Reference it later in Python: (?P=name)
Reference it later in R, Perl style: \\g{name}
    So curly braces (Perl?), and double backslash for R.

Some useful Perl-regex links:

Although honestly one problem I have with a lot of online examples (and the R help files) is that they are completely arcane. If I'm looking for help with syntax, a complex example isn't going to solve it, that's bad usability.

Post Keywords: regex, R, r-project, cran, grep, regular expressions, named groups.

Monday, October 21, 2013

iTunes Radio

Still working out a few kinks, as you can see (not repeating recently played songs). The result is I have had Fiona Apple stuck in my head for four days. (Not 'shopped.)

R and head() and tail()

So, if you're not careful using R's head() and tail() commands, you'll end up with a little surprise. Perhaps I should say not careful reading the documentation.

Head() and tail() do not return just one item from the list (or whatever), they return several. So head does not mean first, and tail does not mean last.

Read carefully: "Returns the first or last parts of a vector, matrix, table, data frame or function" [Italics added.] PARTS. Plural. An 's' on there.


our_list = list(3, 7)       # Makes a list with two items, the first is 3, the second is 7. Integers.

Note I used "=" since if I use a "less than" bracket, Google blogger freaks out. (The typical R code is "less than" followed by a dash, which make an arrow, representing "gets", the left side gets [is given] the right side.) It's giving me a hard time with formatting as it is.
If you type in "our_list", R will print our_list:

[1] 3

[1] 7

So, the first item in our_list [[1]] has one item [1], which is a 3.
The second item in our_list [[2]] has one item [1], which is a 7.

I don't fully understand the difference between [[x]] and [x], it seems mysterious.
Edit: The R Inferno, 8.1.54.... aha. Still is mysterious, though.

If you type:
head(our_list) would be nice to get just the head, that is, the first item. But no, you get the whole list (since the list is small you get the entire lists, larger lists would only return the first few items).

What you want is:
head(our_list, n=1)

...where the 'n' gives the value of how many items you want. (You don't actually need the n=, I have noticed.)
When I try "n=3" for this two item list, it just gives the first two items (i.e., the entire list in this case) and does not give an error.

Note I made our_list have [[1]] == 3 and [[2]] == 7 since far too often [[1]] == 1 and [[2]] == 2 and really people that's just not clear.

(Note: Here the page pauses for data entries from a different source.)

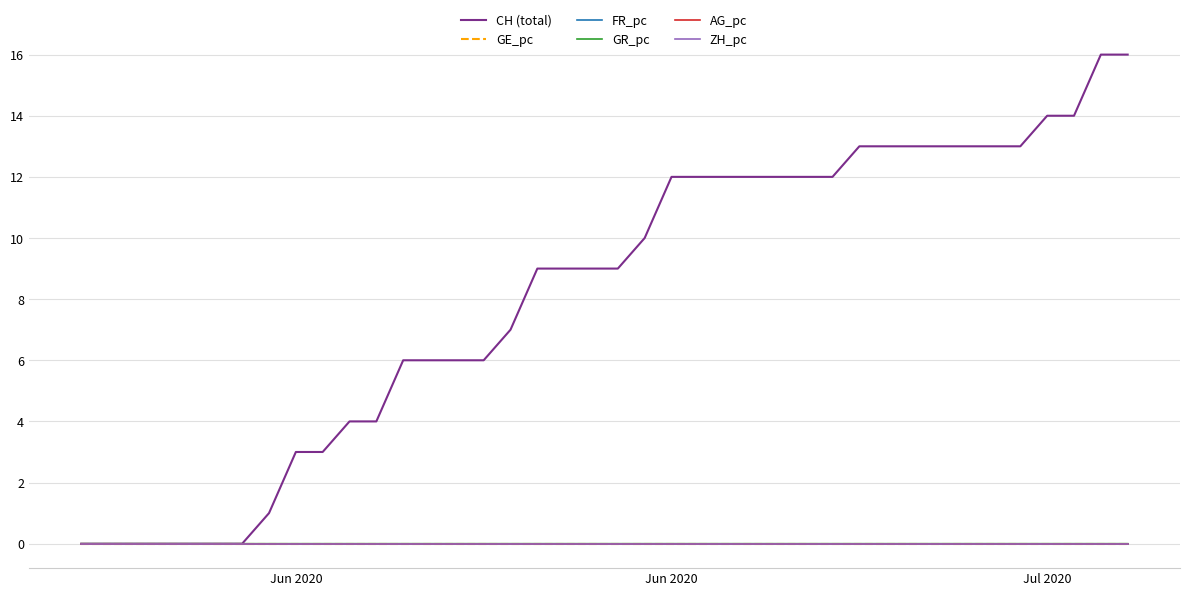

What is the maximum value shown in the chart?

16.0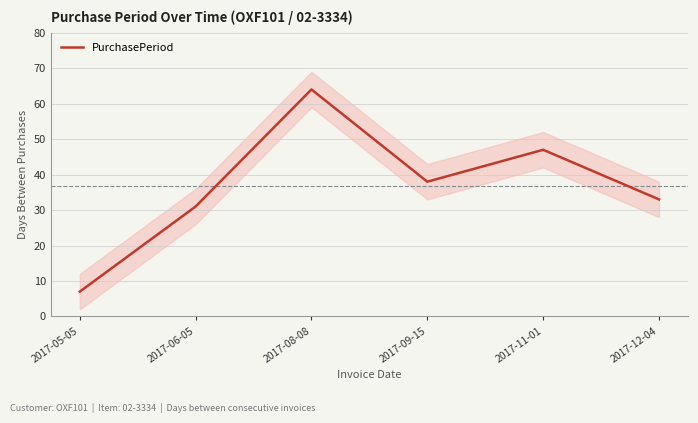

Where does the data first go above 38?

2017-08-08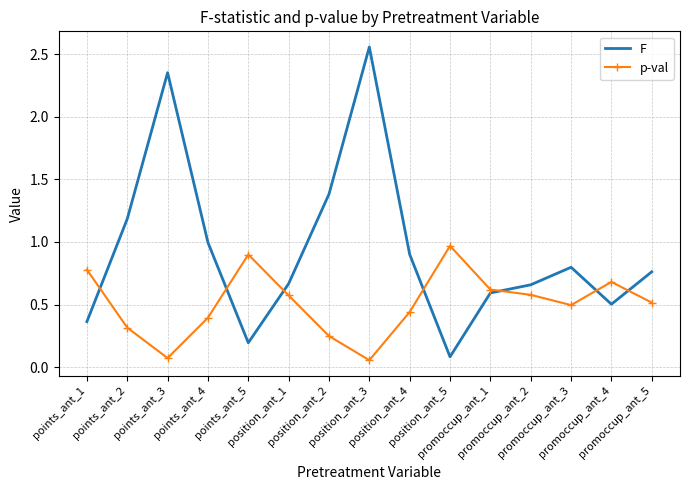

What position from the left is promoccup_ant_5?

15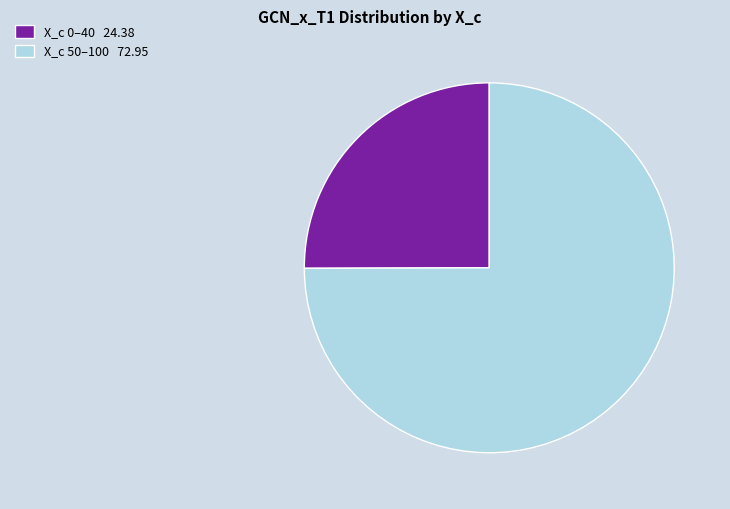

The X_c 0–40 24.38 slice represents 25% of the pie. True or false?

True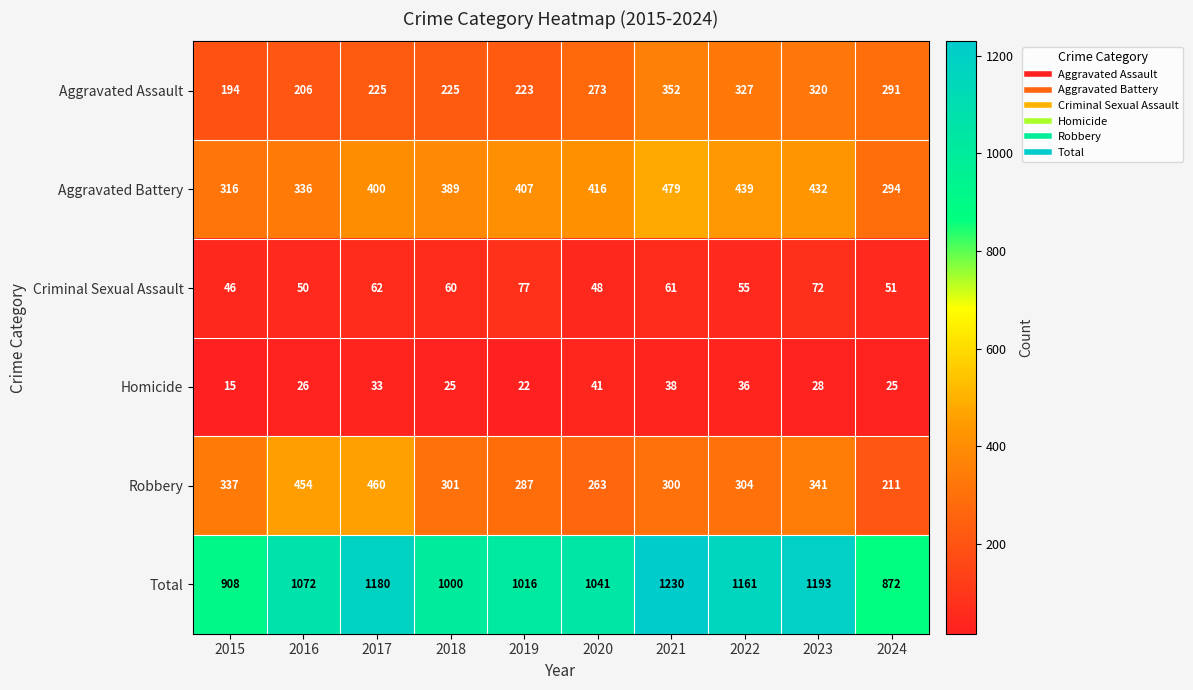

At which category does the chart reach its minimum across all series?

2015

If you're trying to make a useful example, don't make it where the same symbols (1, 2) are being used to represent widely different things.

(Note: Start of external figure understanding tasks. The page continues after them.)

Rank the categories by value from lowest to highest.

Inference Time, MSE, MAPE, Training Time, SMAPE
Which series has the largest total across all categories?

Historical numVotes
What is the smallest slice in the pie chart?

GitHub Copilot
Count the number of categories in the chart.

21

Also, Googling for info on R's "by" command is just impossible, as "r by" is not a specific enough search string (in-context it's fine though). That's why I like books (yes paper) sometimes, if the index is any good, there you go.

Sunday, October 6, 2013

R For Loops Indexing

R does something a little unexpected -- well, unexpected to me -- with the indexing of the for loop (and maybe this is more general, I don't know).

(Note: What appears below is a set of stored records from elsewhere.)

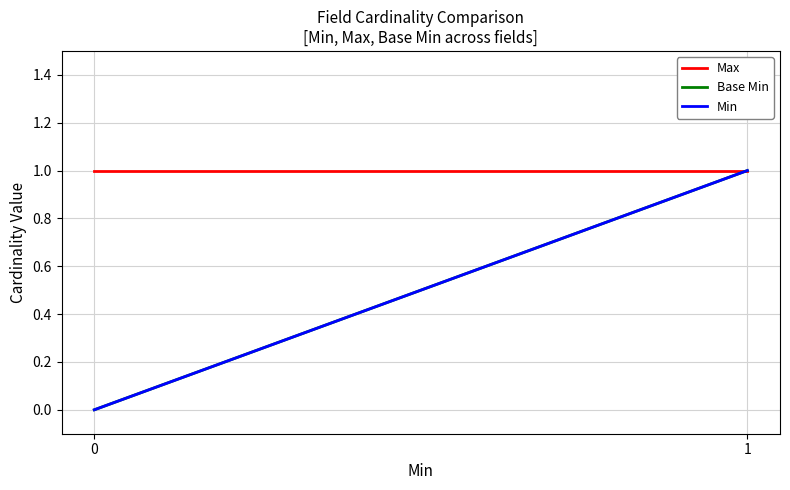

True or false: Max and Base Min intersect in this chart.

False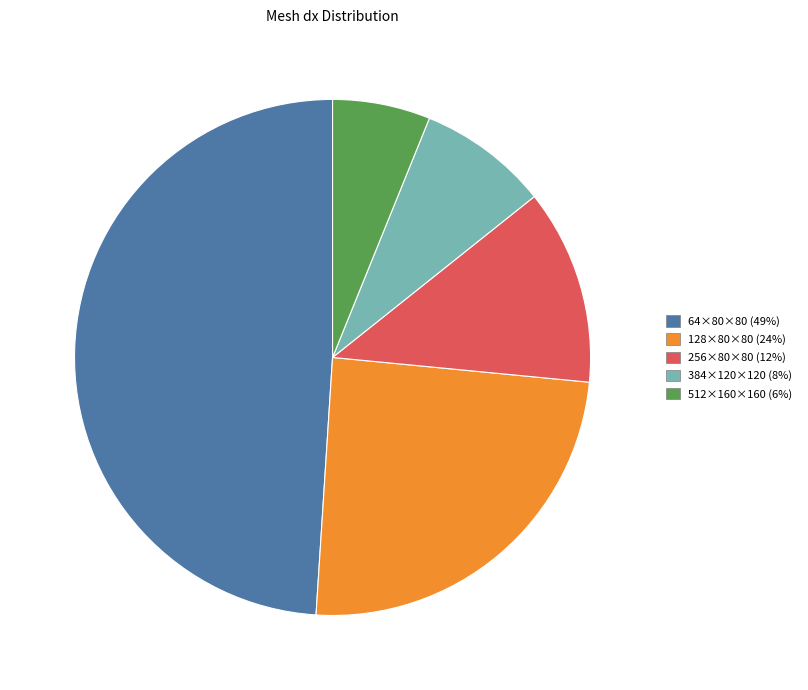

Which slice is the largest?

64×80×80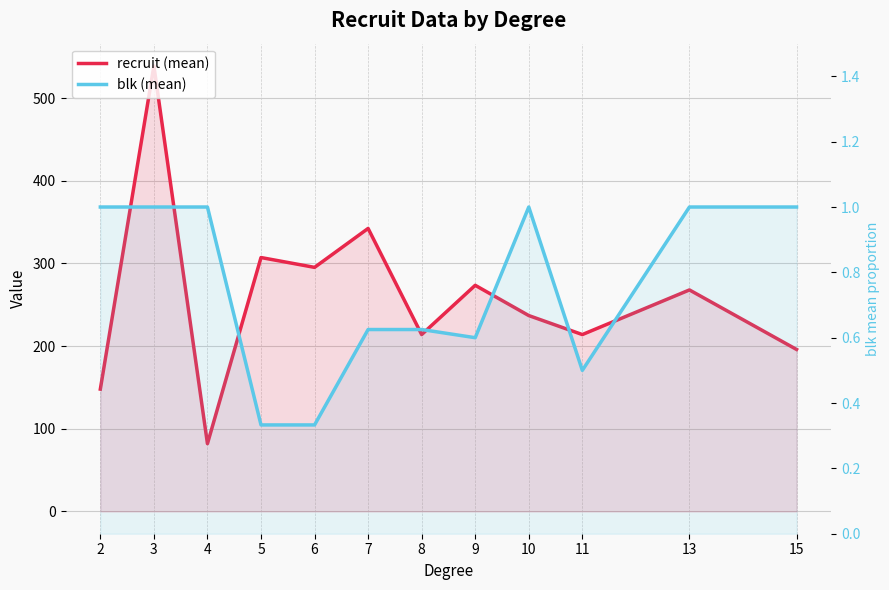

At which category does blk (mean) reach its first local valley?

9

If you have... (note I can't use "get" with the arrow made of brackets, Google does not parse that in terms of HTML and it kills the code...)

n = 5
for (i in 1 : n+1) {
    do stuff

...the index is 2 to 6, not 1 to 6. The +1 gets added to both the indices.
So it's like (i in (1:n) + 1) kind of.

What you need is....

for (i in 1 : (n+1)) {....

This is related to off by one errors (humorous explanation and more serious explanation), but I certainly didn't expect it to be parsed like that.